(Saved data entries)
########
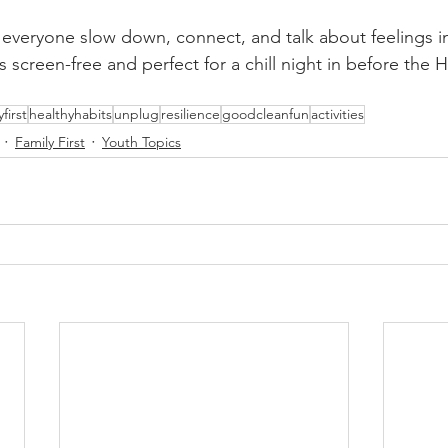
lps everyone slow down, connect, and talk about feelings in
t’s screen-free and perfect for a chill night in before the
yfirst
healthyhabits
unplug
resilience
goodcleanfun
activities
Family First
Youth Topics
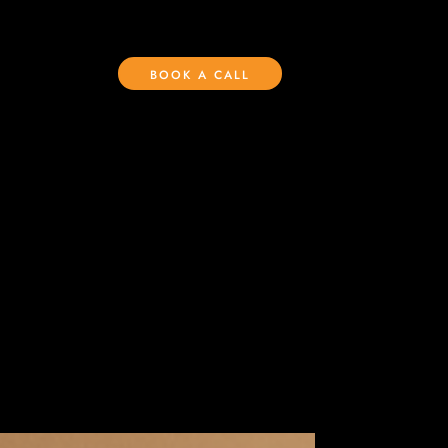
BOOK A CALL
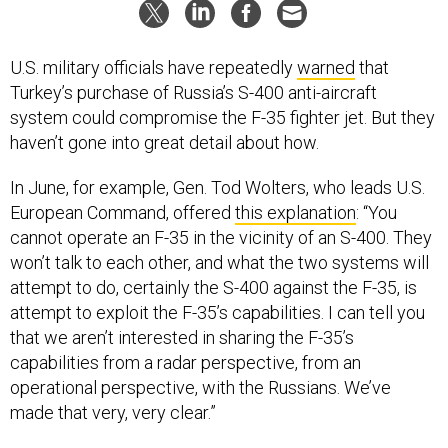
U.S. military officials have repeatedly
warned
that
Turkey’s purchase of Russia’s S-400 anti-aircraft
system could compromise the F-35 fighter jet. But they
haven’t gone into great detail about how.
In June, for example, Gen. Tod Wolters, who leads U.S.
European Command, offered
this explanation
: “You
cannot operate an F-35 in the vicinity of an S-400. They
won’t talk to each other, and what the two systems will
attempt to do, certainly the S-400 against the F-35, is
attempt to exploit the F-35’s capabilities. I can tell you
that we aren’t interested in sharing the F-35’s
capabilities from a radar perspective, from an
operational perspective, with the Russians. We’ve
made that very, very clear.”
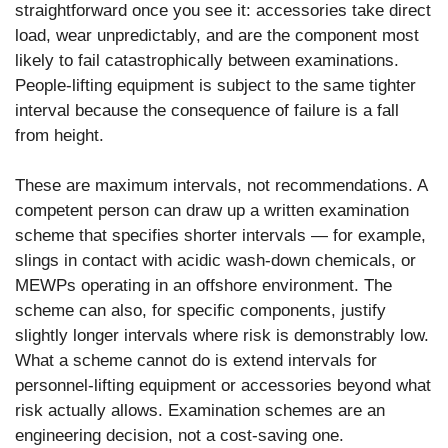
straightforward once you see it: accessories take direct
load, wear unpredictably, and are the component most
likely to fail catastrophically between examinations.
People-lifting equipment is subject to the same tighter
interval because the consequence of failure is a fall
from height.
These are maximum intervals, not recommendations. A
competent person can draw up a written examination
scheme that specifies shorter intervals — for example,
slings in contact with acidic wash-down chemicals, or
MEWPs operating in an offshore environment. The
scheme can also, for specific components, justify
slightly longer intervals where risk is demonstrably low.
What a scheme cannot do is extend intervals for
personnel-lifting equipment or accessories beyond what
risk actually allows. Examination schemes are an
engineering decision, not a cost-saving one.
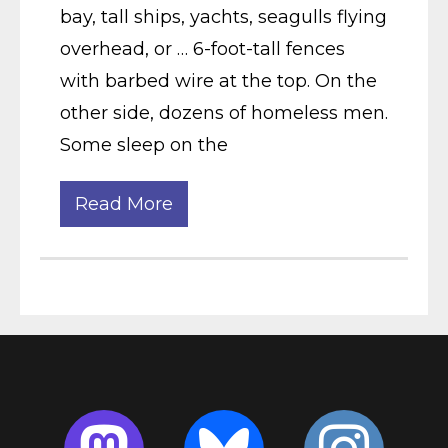
bay, tall ships, yachts, seagulls flying
overhead, or … 6-foot-tall fences
with barbed wire at the top. On the
other side, dozens of homeless men.
Some sleep on the
Read More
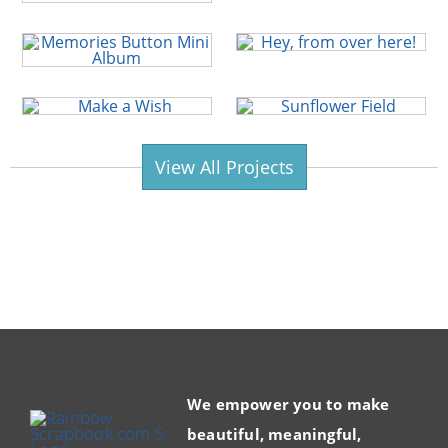
View All Projects
We empower you to make
beautiful, meaningful,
########
● INSTRUCTIONS FOR THE TASK
Edit the listing by changing every "intervals" to "periods" and keeping all other text the same. Omit the pictures from your answer.

● SOLUTION
lps everyone slow down, connect, and talk about feelings in
t’s screen-free and perfect for a chill night in before the
yfirst
healthyhabits
unplug
resilience
goodcleanfun
activities
Family First
Youth Topics
BOOK A CALL
U.S. military officials have repeatedly
warned
that
Turkey’s purchase of Russia’s S-400 anti-aircraft
system could compromise the F-35 fighter jet. But they
haven’t gone into great detail about how.
In June, for example, Gen. Tod Wolters, who leads U.S.
European Command, offered
this explanation
: “You
cannot operate an F-35 in the vicinity of an S-400. They
won’t talk to each other, and what the two systems will
attempt to do, certainly the S-400 against the F-35, is
attempt to exploit the F-35’s capabilities. I can tell you
that we aren’t interested in sharing the F-35’s
capabilities from a radar perspective, from an
operational perspective, with the Russians. We’ve
made that very, very clear.”
straightforward once you see it: accessories take direct
load, wear unpredictably, and are the component most
likely to fail catastrophically between examinations.
People-lifting equipment is subject to the same tighter
interval because the consequence of failure is a fall
from height.
These are maximum periods, not recommendations. A
competent person can draw up a written examination
scheme that specifies shorter periods — for example,
slings in contact with acidic wash-down chemicals, or
MEWPs operating in an offshore environment. The
scheme can also, for specific components, justify
slightly longer periods where risk is demonstrably low.
What a scheme cannot do is extend periods for
personnel-lifting equipment or accessories beyond what
risk actually allows. Examination schemes are an
engineering decision, not a cost-saving one.
bay, tall ships, yachts, seagulls flying
overhead, or … 6-foot-tall fences
with barbed wire at the top. On the
other side, dozens of homeless men.
Some sleep on the
Read More
View All Projects
We empower you to make
beautiful, meaningful,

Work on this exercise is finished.